Work order: Your reply should be the records below, duplicated exactly, with any picture removed.

===== Data

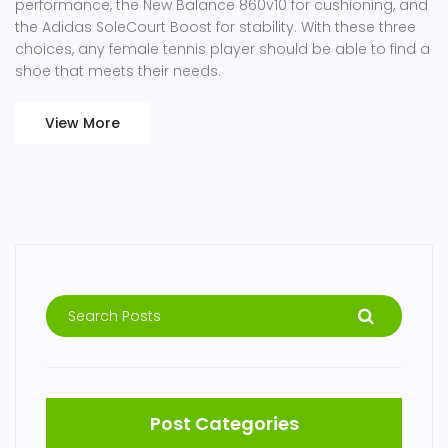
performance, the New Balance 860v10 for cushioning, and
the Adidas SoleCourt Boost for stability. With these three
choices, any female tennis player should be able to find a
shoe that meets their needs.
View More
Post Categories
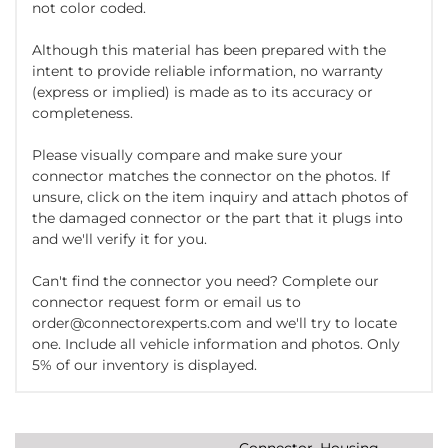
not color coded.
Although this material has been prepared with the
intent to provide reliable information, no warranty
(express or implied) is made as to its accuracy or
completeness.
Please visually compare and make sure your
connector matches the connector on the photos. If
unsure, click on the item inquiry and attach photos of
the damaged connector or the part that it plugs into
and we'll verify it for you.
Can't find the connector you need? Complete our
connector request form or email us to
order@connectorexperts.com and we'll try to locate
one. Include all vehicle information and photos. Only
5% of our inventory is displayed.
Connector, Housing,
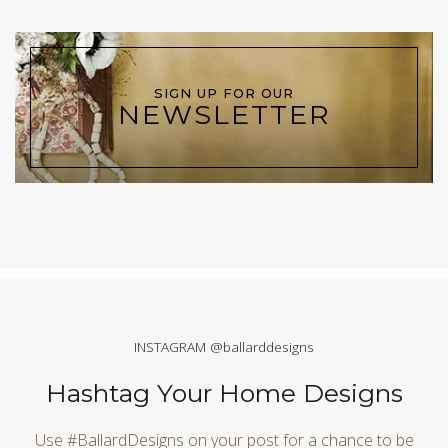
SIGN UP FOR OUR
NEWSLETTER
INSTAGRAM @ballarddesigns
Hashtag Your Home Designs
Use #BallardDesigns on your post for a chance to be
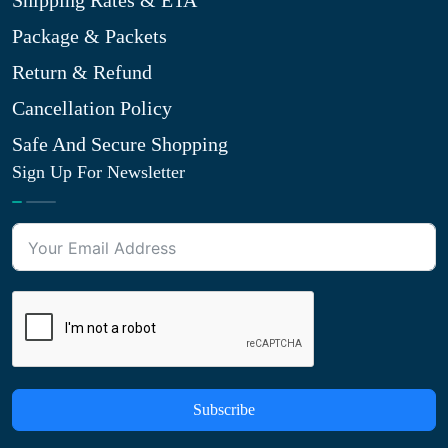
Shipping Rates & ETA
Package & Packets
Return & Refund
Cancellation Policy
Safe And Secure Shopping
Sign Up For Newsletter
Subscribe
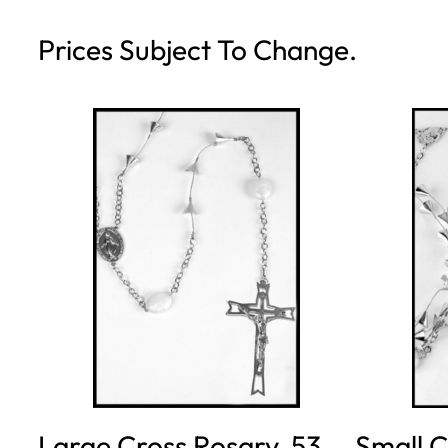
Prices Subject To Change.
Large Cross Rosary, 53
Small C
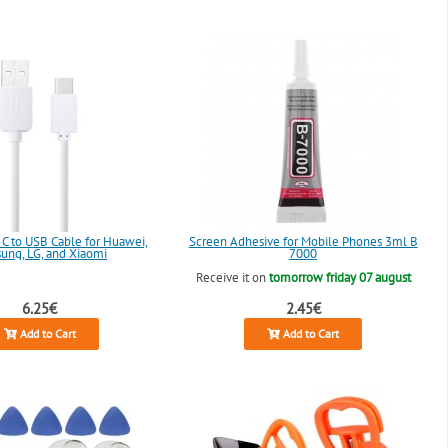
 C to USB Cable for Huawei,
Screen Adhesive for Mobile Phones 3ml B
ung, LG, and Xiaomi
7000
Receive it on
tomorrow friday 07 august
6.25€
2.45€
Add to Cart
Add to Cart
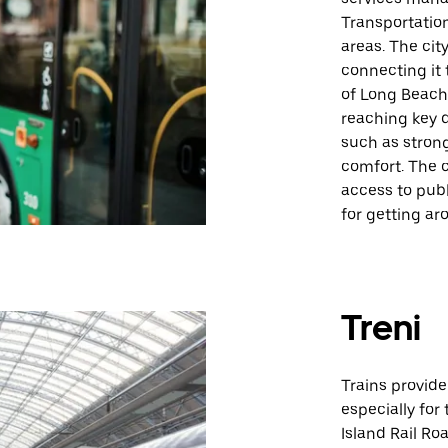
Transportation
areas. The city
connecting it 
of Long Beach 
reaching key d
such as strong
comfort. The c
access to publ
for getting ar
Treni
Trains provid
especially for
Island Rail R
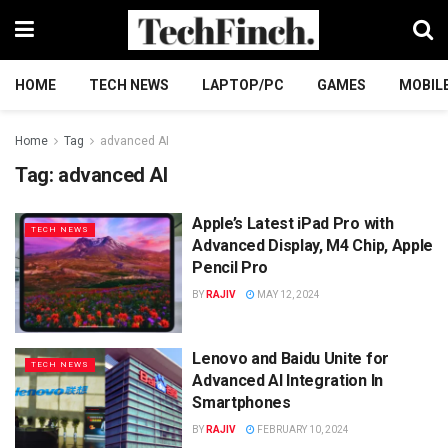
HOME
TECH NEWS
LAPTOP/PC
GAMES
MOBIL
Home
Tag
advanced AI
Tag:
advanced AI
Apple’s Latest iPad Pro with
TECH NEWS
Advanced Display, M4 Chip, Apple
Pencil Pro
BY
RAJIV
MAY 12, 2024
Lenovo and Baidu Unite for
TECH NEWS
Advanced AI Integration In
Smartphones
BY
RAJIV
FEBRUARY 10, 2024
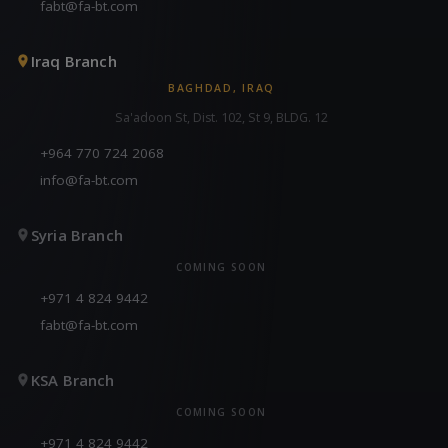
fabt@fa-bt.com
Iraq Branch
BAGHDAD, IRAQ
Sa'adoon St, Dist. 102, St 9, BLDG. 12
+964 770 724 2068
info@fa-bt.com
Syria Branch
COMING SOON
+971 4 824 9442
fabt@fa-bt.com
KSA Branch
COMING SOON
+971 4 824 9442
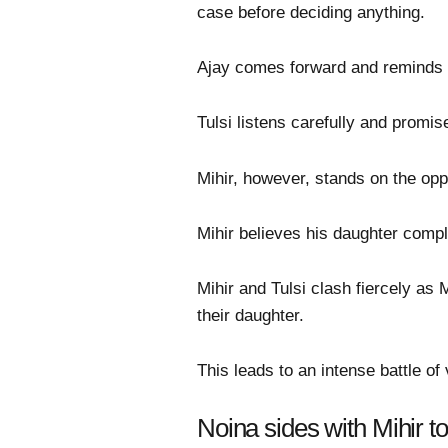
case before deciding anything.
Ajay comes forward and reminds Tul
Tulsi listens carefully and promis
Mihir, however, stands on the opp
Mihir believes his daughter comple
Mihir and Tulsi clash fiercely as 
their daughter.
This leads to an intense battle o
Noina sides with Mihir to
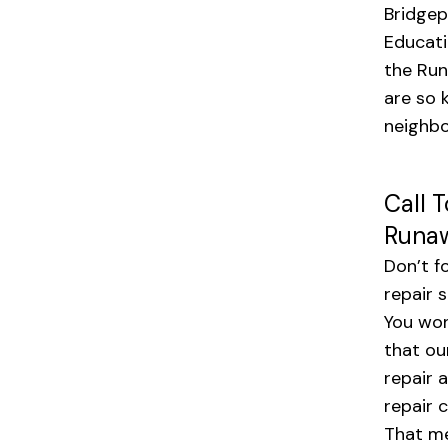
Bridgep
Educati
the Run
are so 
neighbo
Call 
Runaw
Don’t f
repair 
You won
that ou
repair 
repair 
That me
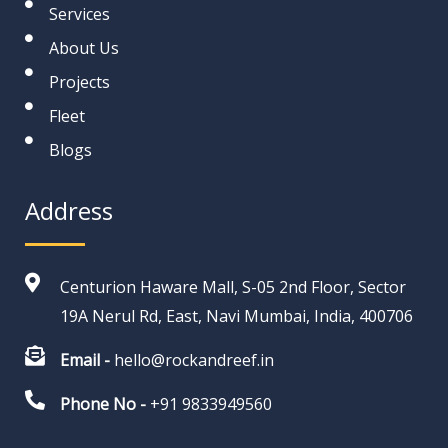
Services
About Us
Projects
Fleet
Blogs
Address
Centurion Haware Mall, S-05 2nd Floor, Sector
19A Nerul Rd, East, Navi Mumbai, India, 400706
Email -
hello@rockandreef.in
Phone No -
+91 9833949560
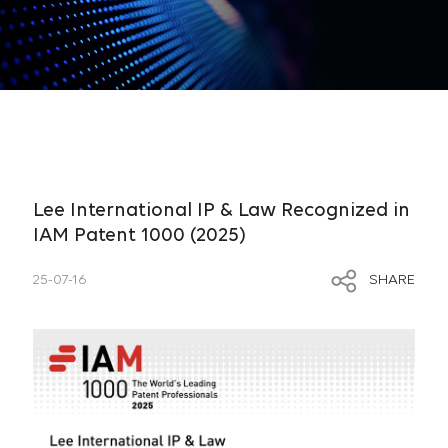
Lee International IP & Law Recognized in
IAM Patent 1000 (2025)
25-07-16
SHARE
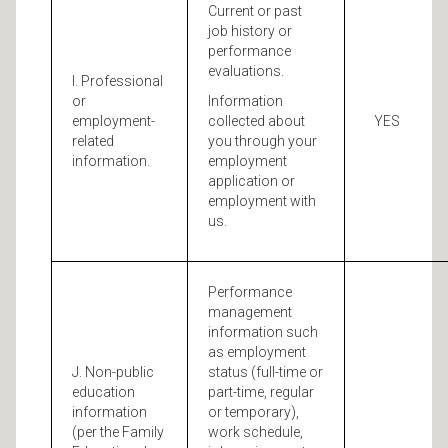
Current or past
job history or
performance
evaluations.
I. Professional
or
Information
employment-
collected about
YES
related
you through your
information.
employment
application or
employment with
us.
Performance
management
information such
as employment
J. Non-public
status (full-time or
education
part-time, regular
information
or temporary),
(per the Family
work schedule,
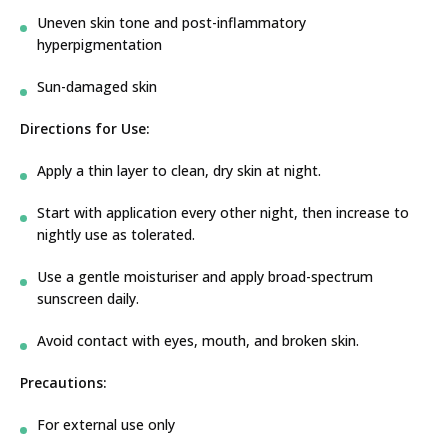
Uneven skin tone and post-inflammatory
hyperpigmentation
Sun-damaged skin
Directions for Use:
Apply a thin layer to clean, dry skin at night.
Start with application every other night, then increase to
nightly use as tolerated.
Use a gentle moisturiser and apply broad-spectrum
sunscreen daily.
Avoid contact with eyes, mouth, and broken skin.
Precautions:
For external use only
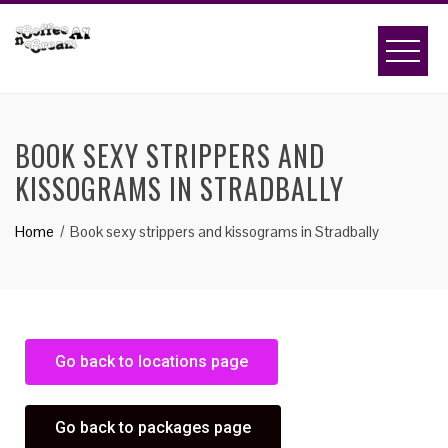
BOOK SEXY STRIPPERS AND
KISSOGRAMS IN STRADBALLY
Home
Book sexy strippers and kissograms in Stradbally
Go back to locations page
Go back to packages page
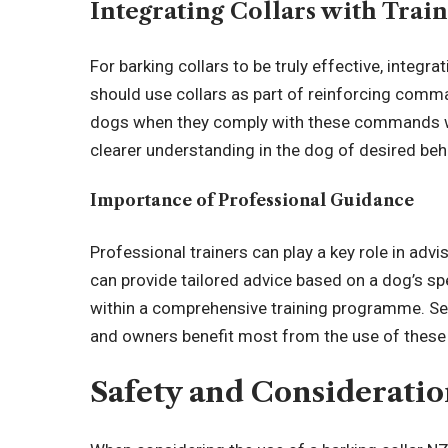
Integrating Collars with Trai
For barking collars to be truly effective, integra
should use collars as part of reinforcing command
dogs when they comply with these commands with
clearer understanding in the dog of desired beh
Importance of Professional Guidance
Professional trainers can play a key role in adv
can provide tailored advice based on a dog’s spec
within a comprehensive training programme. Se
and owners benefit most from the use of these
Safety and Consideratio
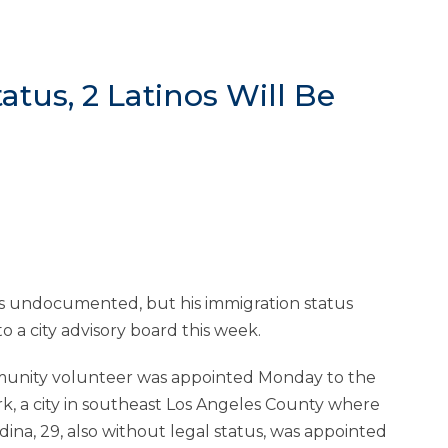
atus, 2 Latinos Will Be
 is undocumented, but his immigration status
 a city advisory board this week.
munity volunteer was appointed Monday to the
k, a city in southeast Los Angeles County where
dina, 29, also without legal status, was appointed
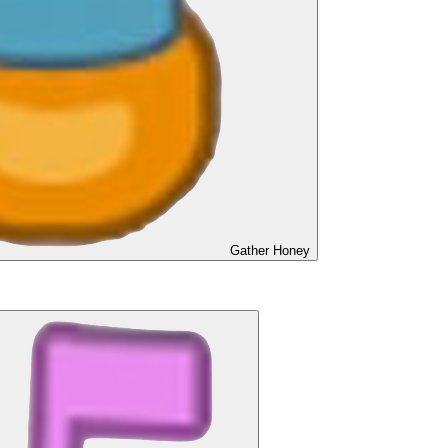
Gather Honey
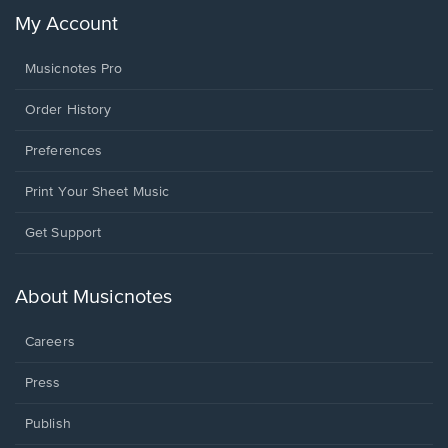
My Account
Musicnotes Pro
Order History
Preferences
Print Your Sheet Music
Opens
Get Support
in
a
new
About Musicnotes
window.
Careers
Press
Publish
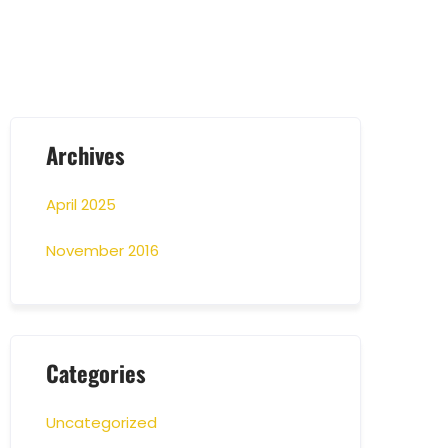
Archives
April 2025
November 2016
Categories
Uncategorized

==========

Answer to this task:
performance, the New Balance 860v10 for cushioning, and
the Adidas SoleCourt Boost for stability. With these three
choices, any female tennis player should be able to find a
shoe that meets their needs.
View More
Post Categories
not color coded.
Although this material has been prepared with the
intent to provide reliable information, no warranty
(express or implied) is made as to its accuracy or
completeness.
Please visually compare and make sure your
connector matches the connector on the photos. If
unsure, click on the item inquiry and attach photos of
the damaged connector or the part that it plugs into
and we'll verify it for you.
Can't find the connector you need? Complete our
connector request form or email us to
order@connectorexperts.com and we'll try to locate
one. Include all vehicle information and photos. Only
5% of our inventory is displayed.
Connector, Housing,
SIGN UP FOR OUR
NEWSLETTER
INSTAGRAM @ballarddesigns
Hashtag Your Home Designs
Use #BallardDesigns on your post for a chance to be
Shipping Rates & ETA
Package & Packets
Return & Refund
Cancellation Policy
Safe And Secure Shopping
Sign Up For Newsletter
Subscribe
Prices Subject To Change.
Large Cross Rosary, 53
Small C
 C to USB Cable for Huawei,
Screen Adhesive for Mobile Phones 3ml B
ung, LG, and Xiaomi
7000
Receive it on
tomorrow friday 07 august
6.25€
2.45€
Add to Cart
Add to Cart
Transportation
areas. The city
connecting it 
of Long Beach 
reaching key d
such as strong
comfort. The c
access to publ
for getting ar
Treni
Trains provid
especially for
Island Rail R
HOME
TECH NEWS
LAPTOP/PC
GAMES
MOBIL
Home
Tag
advanced AI
Tag:
advanced AI
Apple’s Latest iPad Pro with
TECH NEWS
Advanced Display, M4 Chip, Apple
Pencil Pro
BY
RAJIV
MAY 12, 2024
Lenovo and Baidu Unite for
TECH NEWS
Advanced AI Integration In
Smartphones
BY
RAJIV
FEBRUARY 10, 2024
fabt@fa-bt.com
Iraq Branch
BAGHDAD, IRAQ
Sa'adoon St, Dist. 102, St 9, BLDG. 12
+964 770 724 2068
info@fa-bt.com
Syria Branch
COMING SOON
+971 4 824 9442
fabt@fa-bt.com
KSA Branch
COMING SOON
+971 4 824 9442
case before deciding anything.
Ajay comes forward and reminds Tul
Tulsi listens carefully and promis
Mihir, however, stands on the opp
Mihir believes his daughter comple
Mihir and Tulsi clash fiercely as 
their daughter.
This leads to an intense battle o
Noina sides with Mihir to
Bridgep
Educati
the Run
are so 
neighbo
Call 
Runaw
Don’t f
repair 
You won
that ou
repair 
repair 
That me
Services
About Us
Projects
Fleet
Blogs
Address
Centurion Haware Mall, S-05 2nd Floor, Sector
19A Nerul Rd, East, Navi Mumbai, India, 400706
Email -
hello@rockandreef.in
Phone No -
+91 9833949560
Lee International IP & Law Recognized in
IAM Patent 1000 (2025)
25-07-16
SHARE
Current or past
job history or
performance
evaluations.
I. Professional
or
Information
employment-
collected about
YES
related
you through your
information.
employment
application or
employment with
us.
Performance
management
information such
as employment
J. Non-public
status (full-time or
education
part-time, regular
information
or temporary),
(per the Family
work schedule,
Uneven skin tone and post-inflammatory
hyperpigmentation
Sun-damaged skin
Directions for Use:
Apply a thin layer to clean, dry skin at night.
Start with application every other night, then increase to
nightly use as tolerated.
Use a gentle moisturiser and apply broad-spectrum
sunscreen daily.
Avoid contact with eyes, mouth, and broken skin.
Precautions:
For external use only
BOOK SEXY STRIPPERS AND
KISSOGRAMS IN STRADBALLY
Home
Book sexy strippers and kissograms in Stradbally
Go back to locations page
Go back to packages page
Integrating Collars with Trai
For barking collars to be truly effective, integra
should use collars as part of reinforcing command
dogs when they comply with these commands with
clearer understanding in the dog of desired beh
Importance of Professional Guidance
Professional trainers can play a key role in adv
can provide tailored advice based on a dog’s spec
within a comprehensive training programme. Se
and owners benefit most from the use of these
Safety and Consideratio
atus, 2 Latinos Will Be
 is undocumented, but his immigration status
 a city advisory board this week.
munity volunteer was appointed Monday to the
k, a city in southeast Los Angeles County where
dina, 29, also without legal status, was appointed
Gather Honey
My Account
Musicnotes Pro
Order History
Preferences
Print Your Sheet Music
Opens
Get Support
in
a
new
About Musicnotes
window.
Careers
Press
Publish
Archives
April 2025
November 2016
Categories
Uncategorized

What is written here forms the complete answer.